Я делаю большой глоток и обжигаю нёбо. Павел стягивает с меня рубаху и, плеснув коньяка себе на руку, растирает мне грудь и спину.
– Неужели яхта пошла ко дну? – тепло, растекаясь по телу, возвращает мне дар речи. – Нужно завтра обследовать остров, вдруг волны выбросили её на берег.
– Шансы невелики, – вздыхает Павел. – Склоняюсь к мысли, что её сорвало с якоря и унесло в океан.
– А мы спаслись бы от такого шторма, если бы остались на борту? – съёживаюсь от ужаса, представив, как нас швыряет по волнам.
– Пути Господни неисповедимы, детка, – Павел забинтовывает себе ногу. – Мы живы, и это главное. Возможно, испытание послано нам свыше. Что рассуждать о том, что могло бы быть, нужно думать, что теперь делать.
Ложусь около Павла и кладу голову ему на колени.
– И что делать?
– Постель и костёр.
– Как всё просто.
– Да, если не усложнять, то можно справиться с любой ситуацией.
Немного передохнув, мы берёмся за дело. Обдираем мох со стен и стаскиваем его к дальней стене пещеры. Получается довольно сносно. Мягко, сухо и тепло. «Что ещё надо?» – уговариваю сама себя.
Смотрю на свои руки и чуть не плачу. Если уж они пришли в такое состояние, то что говорить о лице. Павел с улыбкой наблюдает за мной.

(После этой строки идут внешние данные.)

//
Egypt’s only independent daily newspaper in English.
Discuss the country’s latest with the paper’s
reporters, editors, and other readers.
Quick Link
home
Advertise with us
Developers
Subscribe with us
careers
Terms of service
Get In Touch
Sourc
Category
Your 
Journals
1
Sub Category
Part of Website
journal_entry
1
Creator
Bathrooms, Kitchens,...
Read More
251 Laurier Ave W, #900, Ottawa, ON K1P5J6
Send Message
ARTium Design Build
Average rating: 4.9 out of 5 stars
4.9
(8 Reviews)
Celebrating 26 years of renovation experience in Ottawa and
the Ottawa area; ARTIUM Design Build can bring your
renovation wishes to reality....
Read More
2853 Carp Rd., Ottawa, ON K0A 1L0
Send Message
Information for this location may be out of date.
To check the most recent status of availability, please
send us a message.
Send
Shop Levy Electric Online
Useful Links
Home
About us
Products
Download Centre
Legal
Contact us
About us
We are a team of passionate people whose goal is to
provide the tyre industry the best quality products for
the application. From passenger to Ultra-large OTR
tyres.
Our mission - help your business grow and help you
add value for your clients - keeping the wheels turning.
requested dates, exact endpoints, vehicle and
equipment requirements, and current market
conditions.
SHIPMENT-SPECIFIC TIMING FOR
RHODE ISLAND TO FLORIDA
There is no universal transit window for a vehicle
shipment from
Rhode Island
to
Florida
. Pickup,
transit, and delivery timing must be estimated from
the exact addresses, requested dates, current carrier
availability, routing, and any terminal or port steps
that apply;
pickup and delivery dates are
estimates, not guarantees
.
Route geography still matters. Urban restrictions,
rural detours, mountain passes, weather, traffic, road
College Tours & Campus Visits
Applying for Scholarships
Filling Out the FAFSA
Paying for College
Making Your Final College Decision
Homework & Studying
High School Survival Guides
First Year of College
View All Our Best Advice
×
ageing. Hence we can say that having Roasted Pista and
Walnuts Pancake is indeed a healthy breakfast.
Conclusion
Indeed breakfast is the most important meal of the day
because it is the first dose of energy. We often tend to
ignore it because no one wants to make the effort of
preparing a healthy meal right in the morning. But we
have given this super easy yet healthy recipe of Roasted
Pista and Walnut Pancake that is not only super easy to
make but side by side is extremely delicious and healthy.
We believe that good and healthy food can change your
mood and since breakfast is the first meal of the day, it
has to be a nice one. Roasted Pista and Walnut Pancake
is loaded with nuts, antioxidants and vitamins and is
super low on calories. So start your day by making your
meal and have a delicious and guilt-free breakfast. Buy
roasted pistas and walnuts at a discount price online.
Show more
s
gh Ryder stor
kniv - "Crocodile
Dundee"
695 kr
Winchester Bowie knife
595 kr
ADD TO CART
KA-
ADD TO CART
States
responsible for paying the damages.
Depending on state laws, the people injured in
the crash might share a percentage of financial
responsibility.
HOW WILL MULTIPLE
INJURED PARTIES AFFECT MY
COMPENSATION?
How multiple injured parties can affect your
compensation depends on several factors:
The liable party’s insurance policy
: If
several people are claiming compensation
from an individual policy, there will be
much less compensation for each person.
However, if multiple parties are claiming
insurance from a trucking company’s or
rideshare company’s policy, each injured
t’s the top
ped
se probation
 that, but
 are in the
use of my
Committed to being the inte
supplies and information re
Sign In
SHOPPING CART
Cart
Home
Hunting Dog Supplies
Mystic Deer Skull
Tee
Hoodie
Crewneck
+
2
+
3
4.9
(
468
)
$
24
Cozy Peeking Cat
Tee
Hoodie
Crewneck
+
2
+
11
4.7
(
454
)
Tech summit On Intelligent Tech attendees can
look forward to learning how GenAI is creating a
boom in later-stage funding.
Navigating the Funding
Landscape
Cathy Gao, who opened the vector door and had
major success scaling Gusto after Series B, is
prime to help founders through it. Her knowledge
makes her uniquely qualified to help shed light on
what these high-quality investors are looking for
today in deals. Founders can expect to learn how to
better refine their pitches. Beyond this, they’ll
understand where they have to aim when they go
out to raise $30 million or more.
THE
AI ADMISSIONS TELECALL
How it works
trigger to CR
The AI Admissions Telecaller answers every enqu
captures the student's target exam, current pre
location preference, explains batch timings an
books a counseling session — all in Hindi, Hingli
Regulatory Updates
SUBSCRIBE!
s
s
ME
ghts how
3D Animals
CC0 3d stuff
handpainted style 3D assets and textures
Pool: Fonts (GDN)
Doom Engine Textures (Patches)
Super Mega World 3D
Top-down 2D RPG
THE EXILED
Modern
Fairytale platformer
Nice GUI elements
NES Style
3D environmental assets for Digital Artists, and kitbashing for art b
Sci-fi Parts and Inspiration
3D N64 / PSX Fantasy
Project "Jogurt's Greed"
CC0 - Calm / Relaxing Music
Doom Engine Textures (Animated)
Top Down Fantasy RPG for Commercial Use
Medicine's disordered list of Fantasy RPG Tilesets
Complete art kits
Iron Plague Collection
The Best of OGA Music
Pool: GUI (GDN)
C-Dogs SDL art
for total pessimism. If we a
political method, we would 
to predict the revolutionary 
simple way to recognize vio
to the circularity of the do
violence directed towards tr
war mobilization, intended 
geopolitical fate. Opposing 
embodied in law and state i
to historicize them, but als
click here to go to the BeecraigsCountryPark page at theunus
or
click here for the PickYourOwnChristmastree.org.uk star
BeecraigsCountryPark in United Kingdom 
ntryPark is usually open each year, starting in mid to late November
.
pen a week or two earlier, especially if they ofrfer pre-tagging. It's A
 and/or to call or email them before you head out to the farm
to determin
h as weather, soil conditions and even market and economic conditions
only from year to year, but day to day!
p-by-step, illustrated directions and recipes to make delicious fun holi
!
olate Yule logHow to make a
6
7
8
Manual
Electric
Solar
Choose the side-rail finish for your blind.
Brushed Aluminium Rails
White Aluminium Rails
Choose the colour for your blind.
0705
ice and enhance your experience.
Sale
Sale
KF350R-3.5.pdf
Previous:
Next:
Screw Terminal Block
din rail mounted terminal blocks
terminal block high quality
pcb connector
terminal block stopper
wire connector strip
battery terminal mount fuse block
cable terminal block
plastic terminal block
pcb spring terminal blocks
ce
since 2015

– Ну что ты улыбаешься? – даже не пытаюсь скрыть горечь в голосе. – И прекрати на меня пялиться. Выгляжу ужасно.
– Нет, всё нормально. Немного тушь размазалась, не более того, – Павел обнимает меня. – Всё будет хорошо, Лилиан. Нас обязательно хватятся, и будут искать. Когда-нибудь этот проклятый дождь закончится, выглянет солнце, и всё будет выглядеть не так мрачно.
Крепко прижимаюсь к Павлу. Первобытная нежность к этому сильному, доброму, ставшему в один миг таким близким, человеку окутывает моё сердце. Когда в последний раз я испытывала подобное чувство? Может, и никогда. Судьба, оторвала меня от всего остального мира, оставив на земле один на один с актёром, да ещё и брюнетом. Вот что значит поговорка: «Хочешь насмешить Бога, расскажи ему о своих планах».